A tighter partnership is needed between businesses and the Government so that regulations can be agile and adapt to changing needs and innovations, said Minister for Trade and Industry Chan Chun Sing yesterday.
He was speaking at the Pro-Enterprise Panel and Singapore Business Federation (SBF) Awards ceremony, which was held in a hybrid format to recognise organisations that worked to create a pro-business environment.
It also marks the 20th anniversary of the Pro-Enterprise Panel, a private-public panel that aims to provide solutions to the regulatory issues that businesses face.
Mr Chan said that the way regulations are used has to change from being protective and efficient, to become progressive and enabling instead.
“We have to optimise our regulations at the system level to enable new businesses, encourage innovation and facilitate business growth,” he said, adding that this is why regulations have to be agile and not static.
He said: “We want the best of both worlds – we want predictability and consistency in the logic with which we regulate and yet, at the same time, we want the agility to be able to adapt to circumstances as they evolve, or even preempt the situations that may arise.”
For example, the Housing Board implemented a regulatory sandbox with FairPrice and BreadTalk to pilot a way to bring food more easily to residents, in response to the coronavirus crisis.
The initiative, called Food and Groceries on Wheels, allowed vans to bring groceries to residents across 19 designated carparks.
This helped elderly residents and those who are less mobile to buy provisions more easily amid the Covid-19 outbreak.
Multiple agencies, such as Enterprise Singapore and the Urban Redevelopment Authority, were also involved, to balance regulatory concerns with business needs.
But for regulations to keep pace with new business developments, there has to be much closer partnership between the private and public sectors, Mr Chan added.
“If the regulators do not know what the businesses are doing, the regulators may end up being the obstacle to the commercialisation of the ideas.”
SBF chairman Lim Ming Yan said: “This collaboration is particularly critical as the Covid-19 pandemic has significantly reshaped the business landscape.

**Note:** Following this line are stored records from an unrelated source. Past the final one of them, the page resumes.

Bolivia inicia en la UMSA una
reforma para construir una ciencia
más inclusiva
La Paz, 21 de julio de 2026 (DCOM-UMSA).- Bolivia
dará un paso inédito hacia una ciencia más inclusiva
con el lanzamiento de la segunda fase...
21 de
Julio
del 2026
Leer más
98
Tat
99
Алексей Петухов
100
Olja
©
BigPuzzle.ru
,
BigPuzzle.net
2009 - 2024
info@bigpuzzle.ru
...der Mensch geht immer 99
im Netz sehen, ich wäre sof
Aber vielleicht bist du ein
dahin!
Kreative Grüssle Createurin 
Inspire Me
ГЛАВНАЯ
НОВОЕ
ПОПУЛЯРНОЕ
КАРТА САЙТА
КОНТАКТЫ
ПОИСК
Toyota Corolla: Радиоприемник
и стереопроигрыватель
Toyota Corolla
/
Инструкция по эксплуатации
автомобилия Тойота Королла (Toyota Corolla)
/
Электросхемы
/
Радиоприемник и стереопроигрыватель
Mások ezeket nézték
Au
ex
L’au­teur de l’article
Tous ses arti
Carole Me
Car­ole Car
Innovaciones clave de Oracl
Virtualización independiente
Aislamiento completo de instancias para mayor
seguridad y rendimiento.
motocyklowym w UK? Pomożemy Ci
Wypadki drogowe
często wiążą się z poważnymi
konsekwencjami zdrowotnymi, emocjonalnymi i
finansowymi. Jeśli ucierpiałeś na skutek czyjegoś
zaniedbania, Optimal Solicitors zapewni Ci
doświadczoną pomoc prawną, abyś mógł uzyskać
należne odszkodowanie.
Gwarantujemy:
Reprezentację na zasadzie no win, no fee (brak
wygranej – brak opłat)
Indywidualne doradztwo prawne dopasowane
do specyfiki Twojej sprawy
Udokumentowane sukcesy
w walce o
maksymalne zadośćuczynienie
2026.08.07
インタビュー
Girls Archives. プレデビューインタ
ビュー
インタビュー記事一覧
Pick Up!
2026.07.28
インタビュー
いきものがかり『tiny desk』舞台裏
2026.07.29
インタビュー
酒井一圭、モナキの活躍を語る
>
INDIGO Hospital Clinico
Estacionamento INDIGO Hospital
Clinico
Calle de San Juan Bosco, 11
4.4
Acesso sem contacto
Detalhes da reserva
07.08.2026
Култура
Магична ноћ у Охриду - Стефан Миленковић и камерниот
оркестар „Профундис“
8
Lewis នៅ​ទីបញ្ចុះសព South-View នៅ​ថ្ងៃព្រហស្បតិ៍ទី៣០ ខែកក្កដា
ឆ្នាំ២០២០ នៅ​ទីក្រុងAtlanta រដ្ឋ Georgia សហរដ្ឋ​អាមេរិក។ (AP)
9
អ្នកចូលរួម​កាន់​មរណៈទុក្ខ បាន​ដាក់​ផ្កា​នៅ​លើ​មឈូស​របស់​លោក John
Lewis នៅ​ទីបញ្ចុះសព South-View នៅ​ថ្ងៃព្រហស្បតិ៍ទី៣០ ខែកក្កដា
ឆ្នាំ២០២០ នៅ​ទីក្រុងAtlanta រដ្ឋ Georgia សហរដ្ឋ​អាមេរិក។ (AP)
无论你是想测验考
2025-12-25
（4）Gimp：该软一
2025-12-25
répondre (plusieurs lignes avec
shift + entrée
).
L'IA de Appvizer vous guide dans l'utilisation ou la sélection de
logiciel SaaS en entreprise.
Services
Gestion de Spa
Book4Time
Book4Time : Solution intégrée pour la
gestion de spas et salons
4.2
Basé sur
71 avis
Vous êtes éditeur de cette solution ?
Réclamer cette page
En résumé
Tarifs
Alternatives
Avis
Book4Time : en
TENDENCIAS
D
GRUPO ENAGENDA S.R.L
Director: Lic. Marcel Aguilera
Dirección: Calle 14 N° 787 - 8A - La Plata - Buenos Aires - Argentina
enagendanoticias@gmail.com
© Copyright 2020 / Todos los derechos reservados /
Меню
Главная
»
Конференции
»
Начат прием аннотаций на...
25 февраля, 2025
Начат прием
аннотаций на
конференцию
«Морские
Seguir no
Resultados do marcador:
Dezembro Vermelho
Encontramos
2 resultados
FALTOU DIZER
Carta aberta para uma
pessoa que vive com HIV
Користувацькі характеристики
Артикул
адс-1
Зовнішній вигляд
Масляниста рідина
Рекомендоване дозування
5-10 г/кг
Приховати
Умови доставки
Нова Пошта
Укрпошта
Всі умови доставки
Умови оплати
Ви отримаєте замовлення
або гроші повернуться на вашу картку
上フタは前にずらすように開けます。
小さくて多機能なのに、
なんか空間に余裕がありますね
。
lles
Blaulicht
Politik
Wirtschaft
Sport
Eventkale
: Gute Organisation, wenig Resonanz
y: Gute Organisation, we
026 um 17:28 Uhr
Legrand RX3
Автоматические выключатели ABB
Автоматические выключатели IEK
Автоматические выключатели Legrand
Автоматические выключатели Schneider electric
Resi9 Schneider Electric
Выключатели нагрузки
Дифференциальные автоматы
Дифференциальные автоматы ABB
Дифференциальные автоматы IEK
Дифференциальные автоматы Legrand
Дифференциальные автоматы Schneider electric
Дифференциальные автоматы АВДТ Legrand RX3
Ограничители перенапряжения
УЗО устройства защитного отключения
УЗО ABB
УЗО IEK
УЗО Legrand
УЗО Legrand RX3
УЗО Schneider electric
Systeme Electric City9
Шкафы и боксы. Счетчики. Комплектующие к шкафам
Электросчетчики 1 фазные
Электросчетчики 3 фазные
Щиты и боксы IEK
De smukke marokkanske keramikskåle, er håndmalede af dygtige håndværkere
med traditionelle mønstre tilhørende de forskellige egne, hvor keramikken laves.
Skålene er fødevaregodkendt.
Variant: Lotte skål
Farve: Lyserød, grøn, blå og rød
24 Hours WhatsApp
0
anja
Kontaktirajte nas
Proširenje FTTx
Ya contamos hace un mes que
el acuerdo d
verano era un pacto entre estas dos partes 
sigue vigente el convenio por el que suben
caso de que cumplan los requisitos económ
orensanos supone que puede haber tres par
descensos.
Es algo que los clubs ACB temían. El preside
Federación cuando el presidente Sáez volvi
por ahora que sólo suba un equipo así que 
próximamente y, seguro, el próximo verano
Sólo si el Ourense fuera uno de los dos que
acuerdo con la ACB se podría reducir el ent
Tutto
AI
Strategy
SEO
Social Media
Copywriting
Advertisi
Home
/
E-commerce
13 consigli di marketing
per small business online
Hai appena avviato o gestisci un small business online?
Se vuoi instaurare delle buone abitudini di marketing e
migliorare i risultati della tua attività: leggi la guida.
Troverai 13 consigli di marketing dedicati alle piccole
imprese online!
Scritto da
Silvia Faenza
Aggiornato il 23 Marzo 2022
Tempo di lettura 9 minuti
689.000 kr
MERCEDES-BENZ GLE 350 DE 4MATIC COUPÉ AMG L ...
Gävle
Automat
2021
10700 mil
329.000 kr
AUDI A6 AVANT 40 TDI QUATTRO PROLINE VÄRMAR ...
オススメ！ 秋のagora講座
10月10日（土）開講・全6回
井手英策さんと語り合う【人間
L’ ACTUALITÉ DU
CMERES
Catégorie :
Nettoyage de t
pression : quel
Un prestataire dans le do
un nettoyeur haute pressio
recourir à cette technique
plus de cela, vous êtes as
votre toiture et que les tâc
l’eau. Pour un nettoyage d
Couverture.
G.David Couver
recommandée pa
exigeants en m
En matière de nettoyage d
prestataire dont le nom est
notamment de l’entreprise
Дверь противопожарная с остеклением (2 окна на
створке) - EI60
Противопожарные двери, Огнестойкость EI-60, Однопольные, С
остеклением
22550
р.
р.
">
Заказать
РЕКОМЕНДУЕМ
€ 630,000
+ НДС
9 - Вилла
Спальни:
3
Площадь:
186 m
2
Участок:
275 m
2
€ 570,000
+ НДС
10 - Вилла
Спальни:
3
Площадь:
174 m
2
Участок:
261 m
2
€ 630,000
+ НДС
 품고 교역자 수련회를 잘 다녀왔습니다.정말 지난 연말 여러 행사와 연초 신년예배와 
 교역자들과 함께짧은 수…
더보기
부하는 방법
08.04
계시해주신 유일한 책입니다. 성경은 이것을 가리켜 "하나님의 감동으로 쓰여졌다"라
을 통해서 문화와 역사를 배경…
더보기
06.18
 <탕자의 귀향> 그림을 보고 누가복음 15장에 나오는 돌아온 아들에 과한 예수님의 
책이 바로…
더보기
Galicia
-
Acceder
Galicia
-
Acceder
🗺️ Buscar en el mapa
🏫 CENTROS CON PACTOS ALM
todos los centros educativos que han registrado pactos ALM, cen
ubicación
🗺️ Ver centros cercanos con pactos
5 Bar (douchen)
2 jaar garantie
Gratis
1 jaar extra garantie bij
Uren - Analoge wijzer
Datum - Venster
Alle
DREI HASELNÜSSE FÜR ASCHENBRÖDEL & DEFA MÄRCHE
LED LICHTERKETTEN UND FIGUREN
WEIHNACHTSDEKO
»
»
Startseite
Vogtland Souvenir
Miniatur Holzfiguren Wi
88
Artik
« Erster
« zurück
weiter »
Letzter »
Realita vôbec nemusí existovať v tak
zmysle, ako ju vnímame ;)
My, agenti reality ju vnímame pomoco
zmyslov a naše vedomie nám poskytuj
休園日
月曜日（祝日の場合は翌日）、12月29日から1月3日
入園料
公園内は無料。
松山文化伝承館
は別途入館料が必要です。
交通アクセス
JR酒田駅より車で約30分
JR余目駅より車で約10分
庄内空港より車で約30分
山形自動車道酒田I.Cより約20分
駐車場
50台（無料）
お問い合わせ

“Businesses should maximise this opportunity to transform and proactively provide constructive feedback to the Government, to improve rules and licensing frameworks, speed up processes and facilitate transformation of business ideas.”
Mr Chan said one way around this is for more public service officers to be attached to private firms to exchange information and ideas.
“At the frontiers of regulations, we (also) need to form a community of practice, where the latest ideas, technological progress and processes in the industry are shared with the regulators, and both sides are in regular conversation with one another.”
Mr Chan reiterated that Singapore’s commitment to regulatory transparency and predictability will not change. This also means exercising discipline in imposing regulations, because each one has compliance costs.
“If we adopt a consistent logic and are ever conscious of the cost of compliance and regulate on the basis of good science and sound economics, it will strengthen our role as a hub for new business ideas,” he added.